Il habitait dans le même quartier que son chef, une grande maison à un coin de rue ; et nous fûmes guidés jusqu’à sa mansarde par les sons de la cornemuse du Highland qu’il venait d’emprunter à Bohaldie afin de charmer ses souffrances. Sans jouer aussi bien que son frère Bob, il faisait d’assez bonne musique, et nous fûmes étonnés de voir, attroupés sur les marches, des Français, dont certains riaient. Il était couché sur un grabat, et dès le premier abord, je vis qu’il était à toute extrémité. Il avait beau mourir en pays étranger, il s’en faut de peu que le souvenir de cette fin ne m’irrite aujourd’hui encore. Bohaldie l’avait sans nul doute préparé à notre venue ; il savait que nous étions mariés, et nous félicitant de l’heureux événement, il nous donna sa bénédiction, tel un patriarche.
– On ne m’a jamais compris, déclara-t-il. Je vous pardonne à tous les deux sans réticence.
Après quoi il se remit à parler comme autrefois, nous offrit de jouer quelques airs de cornemuse, et avant mon départ m’emprunta une petite somme. Dans toute sa conduite, je n’aperçus pas trace de honte, mais il avait le pardon généreux, et il aimait à le renouveler. Il me pardonna je crois à chacune de nos rencontres, et lorsque après quatre jours il trépassa quasi en odeur de sainteté, je me serais arraché les cheveux de dépit. Je payai ses funérailles ; mais quant à l’inscription à mettre sur sa tombe, je finis par y renoncer en me disant que la date seule suffirait.
J’estimai plus convenable de ne pas retourner à Leyde, où nous avions passé pour frère et sœur, et où l’on se serait étonné de nous voir revenir comme époux. L’Écosse nous attendait ; et ce fut pour cette destination qu’après avoir recouvré ce que j’avais laissé en Hollande, nous nous embarquâmes sur un navire des Pays-Bas.
Et maintenant, miss Barbara Balfour (honneur aux dames) et M. Alan Balfour, héritier présomptif de Shaws, voici l’histoire terminée. La plupart de ceux qui y ont figuré, vous le verrez en y réfléchissant bien, sont de vos connaissances. Alison Hastie de Limekilns était la fille qui vous berçait quand vous étiez si petits que vous ne vous en souvenez pas, et qui vous promenait dans le parc quand vous étiez plus grands. Cette très grande dame, la marraine de Barbara, n’est autre que cette même miss Grant qui se moquait tellement de David Balfour dans l’hôtel du lord procureur. Et vous devez vous rappeler un petit gentleman maigre et vif, à perruque et grand manteau, qui arriva sur le tard par une nuit sombre, à Shaws, et que l’on vous présenta lorsqu’on vous eut tirés de vos lits et descendus dans la salle à manger, sous le nom de M. Jameson. Alan n’a peut-être pas oublié ce qu’il fit sur la requête de M. Jameson – un acte fort déloyal, pour lequel, aux termes de la loi, il mériterait d’être pendu – je veux dire de boire à la santé du roi de l’autre côté de l’eau ? Événement singulier sous le toit d’un bon whig ! Mais M. Jameson a tous les droits, et je le laisserais mettre le feu à mon grenier de blé. On le connaît aujourd’hui en France sous le nom du chevalier Stewart.

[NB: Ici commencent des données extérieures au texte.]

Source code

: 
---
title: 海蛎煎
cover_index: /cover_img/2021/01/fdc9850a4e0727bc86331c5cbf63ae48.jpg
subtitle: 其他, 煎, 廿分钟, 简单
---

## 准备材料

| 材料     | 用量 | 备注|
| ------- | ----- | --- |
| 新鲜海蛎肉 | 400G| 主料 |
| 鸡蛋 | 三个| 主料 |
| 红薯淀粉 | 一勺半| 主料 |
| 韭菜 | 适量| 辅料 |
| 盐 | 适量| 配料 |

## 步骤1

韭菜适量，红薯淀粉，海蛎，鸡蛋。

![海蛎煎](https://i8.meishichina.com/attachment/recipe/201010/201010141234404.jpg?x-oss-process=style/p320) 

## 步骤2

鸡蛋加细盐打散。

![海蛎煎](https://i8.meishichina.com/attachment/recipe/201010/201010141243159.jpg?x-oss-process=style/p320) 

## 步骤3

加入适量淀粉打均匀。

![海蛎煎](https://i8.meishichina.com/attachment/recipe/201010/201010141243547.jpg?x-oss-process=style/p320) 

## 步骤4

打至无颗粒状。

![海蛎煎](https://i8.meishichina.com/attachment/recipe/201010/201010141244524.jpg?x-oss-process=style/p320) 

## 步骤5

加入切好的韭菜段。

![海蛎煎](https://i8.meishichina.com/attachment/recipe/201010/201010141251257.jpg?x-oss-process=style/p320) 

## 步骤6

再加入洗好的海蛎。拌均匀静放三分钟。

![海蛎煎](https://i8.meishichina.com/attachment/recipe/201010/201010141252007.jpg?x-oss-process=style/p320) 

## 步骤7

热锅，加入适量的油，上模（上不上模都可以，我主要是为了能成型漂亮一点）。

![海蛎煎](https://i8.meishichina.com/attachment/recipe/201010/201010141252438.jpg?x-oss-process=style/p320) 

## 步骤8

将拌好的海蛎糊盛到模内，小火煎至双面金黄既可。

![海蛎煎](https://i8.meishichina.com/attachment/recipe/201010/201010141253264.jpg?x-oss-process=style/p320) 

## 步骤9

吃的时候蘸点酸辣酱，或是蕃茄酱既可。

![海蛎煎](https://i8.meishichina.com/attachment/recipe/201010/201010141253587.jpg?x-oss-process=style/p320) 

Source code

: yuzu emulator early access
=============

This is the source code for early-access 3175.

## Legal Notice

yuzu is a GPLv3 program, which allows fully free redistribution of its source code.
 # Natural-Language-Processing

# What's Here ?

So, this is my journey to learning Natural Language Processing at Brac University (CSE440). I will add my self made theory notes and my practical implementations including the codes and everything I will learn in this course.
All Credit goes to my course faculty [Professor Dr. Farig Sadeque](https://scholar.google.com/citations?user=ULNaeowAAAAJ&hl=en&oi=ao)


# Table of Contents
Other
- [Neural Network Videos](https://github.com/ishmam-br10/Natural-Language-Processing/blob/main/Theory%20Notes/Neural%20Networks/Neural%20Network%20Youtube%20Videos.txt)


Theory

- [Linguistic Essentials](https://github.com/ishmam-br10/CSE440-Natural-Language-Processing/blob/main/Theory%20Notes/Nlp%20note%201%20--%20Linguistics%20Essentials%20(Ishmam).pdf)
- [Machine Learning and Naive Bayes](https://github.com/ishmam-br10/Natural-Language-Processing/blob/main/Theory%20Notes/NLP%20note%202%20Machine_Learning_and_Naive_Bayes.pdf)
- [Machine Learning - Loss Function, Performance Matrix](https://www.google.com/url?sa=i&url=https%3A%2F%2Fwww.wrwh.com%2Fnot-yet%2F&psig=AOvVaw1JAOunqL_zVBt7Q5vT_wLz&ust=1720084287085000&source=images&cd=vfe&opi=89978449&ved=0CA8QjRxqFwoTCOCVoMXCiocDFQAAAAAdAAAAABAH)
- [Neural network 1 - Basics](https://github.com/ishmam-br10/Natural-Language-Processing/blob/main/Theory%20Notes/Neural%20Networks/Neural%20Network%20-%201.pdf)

Quant à David et à Catriona, je vais vous surveiller de près tous ces jours-ci, et je verrai si vous avez l’audace de rire de papa et maman. Il est vrai que nous aurions pu être plus sages, et que nous nous fîmes beaucoup de chagrin pour rien ; mais vous verrez en grandissant que même l’artificieuse miss Barbara et même le vaillant M. Alan ne seront pas tellement plus sages que leurs père et mère. Car la vie de l’homme en ce bas monde est une singulière plaisanterie. Les anges, dit-on, pleurent, mais je croirais plus volontiers qu’ils se tiennent souvent les côtes, en nous regardant. Or, lorsque j’ai entrepris cette histoire, je m’étais résolu à ceci : raconter toutes choses comme elles sont arrivées.